Kyle urged Ofcom to implement these rules as a matter of urgency – Dawes is reminded that the government views this as “incredibly important” and something that needs to be implemented “as soon as possible” by the regulator.

The letter also reveals that these officials already had meetings dedicated to the issue – a “discussion” that Kyle said he wants to continue in order to see how the government can “support Ofcom in delivering on this ambition.”

The need for this to happen is explained by the secretary of state as necessary in making sure that services covered by Ofcom are held responsible for delivering “products safe for their users.”

Kyle cites illegal harms and child safety codes as more “protections” that will be finalized next year, which include age verification (“age-checks”). Internet users, and children in particular, will then, according to Kyle, be protected from a flurry of horrors: he mentions suicide, self-harm, pornography, terrorism, “hate speech,” misogyny, and harassment.

Other than age verification, this is to be achieved by forcing platforms to “quickly take down” content the codes treat as harmful.

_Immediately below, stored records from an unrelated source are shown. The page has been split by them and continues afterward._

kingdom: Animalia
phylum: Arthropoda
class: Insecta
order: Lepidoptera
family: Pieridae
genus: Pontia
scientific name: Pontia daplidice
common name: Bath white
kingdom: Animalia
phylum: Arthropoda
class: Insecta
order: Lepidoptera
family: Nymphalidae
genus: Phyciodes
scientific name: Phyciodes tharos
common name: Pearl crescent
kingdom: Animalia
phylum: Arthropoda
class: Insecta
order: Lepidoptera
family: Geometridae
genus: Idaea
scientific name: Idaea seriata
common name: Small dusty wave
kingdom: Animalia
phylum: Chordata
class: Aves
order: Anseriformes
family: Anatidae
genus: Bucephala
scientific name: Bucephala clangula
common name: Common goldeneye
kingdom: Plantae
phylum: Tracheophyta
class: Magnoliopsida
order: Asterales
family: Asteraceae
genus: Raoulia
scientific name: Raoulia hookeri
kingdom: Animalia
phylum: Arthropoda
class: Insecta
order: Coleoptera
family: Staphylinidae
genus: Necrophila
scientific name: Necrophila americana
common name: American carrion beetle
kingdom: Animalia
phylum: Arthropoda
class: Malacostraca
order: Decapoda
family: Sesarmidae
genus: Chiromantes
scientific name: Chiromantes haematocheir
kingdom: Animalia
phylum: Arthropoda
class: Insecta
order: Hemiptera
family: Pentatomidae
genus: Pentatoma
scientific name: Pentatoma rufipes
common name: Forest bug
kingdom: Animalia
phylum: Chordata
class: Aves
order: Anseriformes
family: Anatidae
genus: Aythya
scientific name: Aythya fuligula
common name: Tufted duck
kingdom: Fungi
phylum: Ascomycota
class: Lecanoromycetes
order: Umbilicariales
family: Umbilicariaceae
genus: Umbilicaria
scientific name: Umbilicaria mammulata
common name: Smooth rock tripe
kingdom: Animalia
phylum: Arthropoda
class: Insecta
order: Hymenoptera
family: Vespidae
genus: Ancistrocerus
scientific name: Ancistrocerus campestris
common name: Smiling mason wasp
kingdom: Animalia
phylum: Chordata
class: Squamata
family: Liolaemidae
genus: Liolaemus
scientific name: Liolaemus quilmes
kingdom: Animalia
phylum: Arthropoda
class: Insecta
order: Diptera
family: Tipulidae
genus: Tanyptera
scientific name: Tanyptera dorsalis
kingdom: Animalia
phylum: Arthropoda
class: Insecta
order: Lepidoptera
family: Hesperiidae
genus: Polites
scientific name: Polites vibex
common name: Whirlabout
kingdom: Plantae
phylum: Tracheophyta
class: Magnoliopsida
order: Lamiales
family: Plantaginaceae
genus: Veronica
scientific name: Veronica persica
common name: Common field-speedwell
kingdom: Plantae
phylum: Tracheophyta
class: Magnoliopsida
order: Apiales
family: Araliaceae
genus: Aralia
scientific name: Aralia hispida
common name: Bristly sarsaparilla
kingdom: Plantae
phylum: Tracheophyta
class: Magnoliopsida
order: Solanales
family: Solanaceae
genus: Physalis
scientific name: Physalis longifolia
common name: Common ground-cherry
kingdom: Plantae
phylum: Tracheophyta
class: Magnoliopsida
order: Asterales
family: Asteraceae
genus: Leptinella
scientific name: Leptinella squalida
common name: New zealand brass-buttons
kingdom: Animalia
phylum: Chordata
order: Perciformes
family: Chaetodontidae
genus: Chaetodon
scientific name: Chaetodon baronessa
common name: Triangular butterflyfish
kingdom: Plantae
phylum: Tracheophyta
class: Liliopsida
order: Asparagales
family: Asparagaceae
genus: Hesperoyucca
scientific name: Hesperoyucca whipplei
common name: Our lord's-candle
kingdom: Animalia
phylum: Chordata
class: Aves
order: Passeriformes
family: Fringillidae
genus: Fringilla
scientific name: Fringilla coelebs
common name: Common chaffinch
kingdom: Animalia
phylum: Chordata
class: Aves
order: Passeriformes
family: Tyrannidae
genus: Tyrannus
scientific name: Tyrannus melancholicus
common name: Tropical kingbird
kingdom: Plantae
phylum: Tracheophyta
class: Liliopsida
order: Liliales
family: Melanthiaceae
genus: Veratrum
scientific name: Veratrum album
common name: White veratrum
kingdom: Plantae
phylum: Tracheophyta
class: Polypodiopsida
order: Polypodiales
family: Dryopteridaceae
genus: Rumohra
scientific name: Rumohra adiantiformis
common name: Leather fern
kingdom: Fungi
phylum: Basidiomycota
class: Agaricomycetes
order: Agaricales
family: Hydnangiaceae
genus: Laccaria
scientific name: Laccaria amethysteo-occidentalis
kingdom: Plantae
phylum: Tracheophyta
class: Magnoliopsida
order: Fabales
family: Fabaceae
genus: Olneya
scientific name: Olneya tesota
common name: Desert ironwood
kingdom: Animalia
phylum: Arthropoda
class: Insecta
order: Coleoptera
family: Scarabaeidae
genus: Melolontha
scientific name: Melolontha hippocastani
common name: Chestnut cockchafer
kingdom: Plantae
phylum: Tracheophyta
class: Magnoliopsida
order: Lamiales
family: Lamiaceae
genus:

Kyle then goes into the UK’s summer riots in order to press Ofcom regarding the possibility of the agency introducing additional censorship measures to combat the spread of “misinformation.”

Dawes is asked whether Ofcom is now considering new “targeted measures” that can be included in the next version of the illegal harms code.

The UK government continues to put the emphasis on the spread of “disinformation” as the key problem behind the riots, and Ofcom is now quizzed by Kyle regarding its assessment “about how illegal content, particularly disinformation, spread during the period of disorder.”

Another thing Kyle considers to be very important is the Advisory Committee on Disinformation and Misinformation, a body Ofcom is setting up under the Online Safety Act rules.

And the secretary of state is “looking forward” to learning how this is proceeding – “and what its key areas of focus are likely to be following the events of this summer.”